Доклад начальника российского Генштаба вплоть до начала операции в Крыму привлек внимание лишь немногих военных экспертов. Но после известных событий он стал широко цитироваться, особенно в западной печати, выступая удобным аргументом, позволяющим причислить украинский кризис к так называемым «гибридным войнам», сочетающим политические, экономические, информационно-пропагандистские (формально невоенные) меры с дозированными и/или скрытными действиями военного характера. Военная составляющая «гибридных войн» преимущественно реализуется силами специального назначения и элитными подразделениями или же, наоборот, иррегулярными, «квазигосударственными» или частными вооруженными формированиями.
При этом надо подчеркнуть, что концепция «гибридной» («нелинейной», «асимметричной», «неконвенциональной») войны – не изобретение генерала Герасимова или исключительно российская военная разработка. Концепция «гибридных войн» в последние годы достаточно активно разрабатывалась и на Западе, просто именно России удалось апробировать ее в таких масштабах.
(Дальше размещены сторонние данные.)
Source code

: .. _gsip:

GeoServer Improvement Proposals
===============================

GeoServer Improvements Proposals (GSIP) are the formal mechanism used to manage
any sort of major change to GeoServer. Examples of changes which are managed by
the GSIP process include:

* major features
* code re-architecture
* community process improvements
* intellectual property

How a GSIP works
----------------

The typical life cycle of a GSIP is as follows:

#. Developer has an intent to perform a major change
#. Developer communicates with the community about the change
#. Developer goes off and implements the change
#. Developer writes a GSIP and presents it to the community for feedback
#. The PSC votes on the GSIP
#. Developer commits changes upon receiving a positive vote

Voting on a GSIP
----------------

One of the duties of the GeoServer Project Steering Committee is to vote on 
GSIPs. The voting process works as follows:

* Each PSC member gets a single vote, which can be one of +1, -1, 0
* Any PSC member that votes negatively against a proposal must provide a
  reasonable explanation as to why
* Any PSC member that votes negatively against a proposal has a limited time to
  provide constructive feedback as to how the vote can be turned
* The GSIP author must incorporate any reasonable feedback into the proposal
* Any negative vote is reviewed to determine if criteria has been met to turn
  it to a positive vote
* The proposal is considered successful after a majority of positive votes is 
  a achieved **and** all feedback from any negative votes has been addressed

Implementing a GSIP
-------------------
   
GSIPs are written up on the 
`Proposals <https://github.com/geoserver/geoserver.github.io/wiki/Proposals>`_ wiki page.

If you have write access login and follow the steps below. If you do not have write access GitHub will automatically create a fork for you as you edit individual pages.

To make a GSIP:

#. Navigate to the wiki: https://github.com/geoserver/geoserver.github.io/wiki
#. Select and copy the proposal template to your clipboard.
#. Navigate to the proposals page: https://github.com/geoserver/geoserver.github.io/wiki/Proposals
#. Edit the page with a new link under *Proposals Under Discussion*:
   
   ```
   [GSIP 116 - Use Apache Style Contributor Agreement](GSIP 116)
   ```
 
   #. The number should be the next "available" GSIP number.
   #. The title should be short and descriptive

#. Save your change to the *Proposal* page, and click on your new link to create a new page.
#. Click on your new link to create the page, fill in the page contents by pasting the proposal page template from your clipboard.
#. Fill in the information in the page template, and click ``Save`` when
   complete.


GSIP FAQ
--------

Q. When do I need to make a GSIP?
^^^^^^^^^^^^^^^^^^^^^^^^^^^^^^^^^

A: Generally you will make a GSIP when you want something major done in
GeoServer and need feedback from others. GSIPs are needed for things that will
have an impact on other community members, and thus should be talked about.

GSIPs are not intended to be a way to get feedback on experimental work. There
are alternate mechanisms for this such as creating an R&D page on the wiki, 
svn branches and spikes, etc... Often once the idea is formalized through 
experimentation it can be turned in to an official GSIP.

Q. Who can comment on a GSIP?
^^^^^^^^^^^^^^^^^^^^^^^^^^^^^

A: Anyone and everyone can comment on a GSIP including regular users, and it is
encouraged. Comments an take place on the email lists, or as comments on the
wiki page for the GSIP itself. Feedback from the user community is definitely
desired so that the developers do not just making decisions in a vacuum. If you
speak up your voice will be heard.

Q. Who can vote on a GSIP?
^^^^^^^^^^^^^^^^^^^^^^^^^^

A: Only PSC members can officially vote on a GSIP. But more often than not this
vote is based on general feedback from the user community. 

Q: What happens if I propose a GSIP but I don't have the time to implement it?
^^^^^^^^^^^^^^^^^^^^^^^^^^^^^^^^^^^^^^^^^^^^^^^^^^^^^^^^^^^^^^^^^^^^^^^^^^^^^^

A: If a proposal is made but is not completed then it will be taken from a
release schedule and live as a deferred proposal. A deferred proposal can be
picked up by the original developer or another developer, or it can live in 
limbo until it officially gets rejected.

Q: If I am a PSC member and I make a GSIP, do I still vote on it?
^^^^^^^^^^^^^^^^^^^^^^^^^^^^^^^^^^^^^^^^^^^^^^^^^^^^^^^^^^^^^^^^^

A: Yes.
Впрочем, вряд ли можно предполагать, что российский Генштаб реально готовил взятие Крыма, а тем более последующие события на юго-востоке Украины еще в феврале 2013 года. Даже если в недрах его Главного оперативного управления конвертик с надписью «Крым» действительно лежал по соседству с планом реагирования на возобновление боевых действий в Карабахе или на гипотетический кризис в Арктике. Такова специфика работы военных профессионалов. Если они хорошо знают свое дело, то пытаются приспособиться к новым видам и формам войн и вооруженных конфликтов на самых различных театрах военных действий. Однако обычно генералы готовятся к прошедшей войне. Но это в лучшем случае – в худшем лишь к парадам и бюджетным баталиям.
К примеру, готовься почти четверть века украинские генералы хотя бы к прошедшим войнам (чему их учили еще в советских военных училищах и академиях), то они все равно не нашли бы ответа на «гибридные» или асимметричные операции в Крыму или осаде Славянска весной 2014 года. Но к широкомасштабной «антитеррористической операции» (или гражданской войне, в зависимости от политических пристрастий) против пророссийских ополченцев ЛНР/ДНР украинская армия была бы готова намного лучше. Ведь примерно с конца июня, возобновившись после инаугурации Порошенко, АТО по своему характеру фактически приобрела характер классических боевых действий, т. е. того, чему хотя бы в теории учили нынешних украинских генералов или полковников в советских или уже «незалежных» военных училищах.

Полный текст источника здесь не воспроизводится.